Saturday, November 20, 2010

Of Healthcare, And Insurance

The last month has been somewhat of a challenge for our family. There were some medical emergencies that had to be tackled. It not only involved dealing with doctors, hospitals, but following that it meant dealing with the insurance agents, TPAs etc.

Here are some observations about the experience:
1. There is a general sense of arrogance that one can perceive in the medical community. Be it the person who does the admission in the hospital to the highest personnel. I somehow was reminded of 'MunnaBhai M.B.B.S' many times during these interactions.

2. Either the medical practitioners really do not have enough time to give to their patients, or they create this perception. You do not get enough time to talk satisfactorily with a doctor. They just come and swoop by as soon as they can. May be it is required to not disclose everything to the relatives of patients. But I am not sure at the point where the line has been drawn currently. And maybe, if we consider the number of patients (and their relatives) vying for their attention, it is probably not their fault.

3. It has become so difficult to diagnose diseases these days. I am certain that it is of primary importance. But though, the number of tests that get conducted before and after patients are treated, have increased substantially over recent times, diagnosis continues to remain a challenge.

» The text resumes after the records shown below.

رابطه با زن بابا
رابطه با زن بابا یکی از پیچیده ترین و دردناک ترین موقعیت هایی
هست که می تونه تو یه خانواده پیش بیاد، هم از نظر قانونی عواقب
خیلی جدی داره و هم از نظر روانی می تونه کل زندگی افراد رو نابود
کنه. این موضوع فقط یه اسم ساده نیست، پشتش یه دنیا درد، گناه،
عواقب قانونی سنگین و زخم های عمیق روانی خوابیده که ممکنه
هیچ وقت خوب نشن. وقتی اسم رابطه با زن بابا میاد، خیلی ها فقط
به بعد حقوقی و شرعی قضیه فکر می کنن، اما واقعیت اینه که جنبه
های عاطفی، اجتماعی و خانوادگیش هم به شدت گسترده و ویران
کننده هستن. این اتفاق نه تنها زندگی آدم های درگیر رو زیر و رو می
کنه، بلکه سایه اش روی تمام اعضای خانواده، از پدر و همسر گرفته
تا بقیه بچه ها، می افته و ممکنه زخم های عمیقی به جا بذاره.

4. Speaking with doctors / nurses is an art. One is dependent on them to take care of the patient, and so has to be very careful about how to deal with them

5. One word of caution while buying mediclaim / health insurance - Be proactive, and ask your agent details about the policy. Some of the things that are conveniently left to be fetched by the policy holder are:
- The agent should be strong enough to explain the policy intricacies, guide you through the entire claims process, and have a "will-do" attitude. He/She should ideally lead the claims process, for it is his/her duty - otherwise, what is their use as an agent. Else for what reason is this person earning from your premiums that get paid to the insurers
- It is extremely important to intimate the TPA or the insurance company of any medical emergency / hospitalization that will lead to a potential claim ASAP. That ways there is no chance for them to use that as an excuse to reject your claim
- When taking a policy, one needs to check what the cooling-off period is. Cooling-off period is the duration from the start of the policy, during which time, pre-existing diseases are not covered in the policy. Now, the definition of the pre-existing diseases is very wide. It is not limited to diseases that you have been diagnosed or treated for before taking the policy. It includes even those that you have but might not be aware of. The insurance companies and TPAs have a long list of such diseases. If you suffer from any of these, during the cooling-off period, there is no convincing that will work, to claim that this was not something that you already had while taking the policy
- Ensure that all originals (prescriptions, bills, test reports etc.) are with you. These will have to be submitted in original to the insurers.
- Ensure that everything in the medical process gets recorded. For e.g. due to emergency conditions, if you have to be shifted to a bigger hospital, ensure that proper reasons are written in the discharge card of the first hospital

The entire thing reminded me of Michael Moore's Sicko.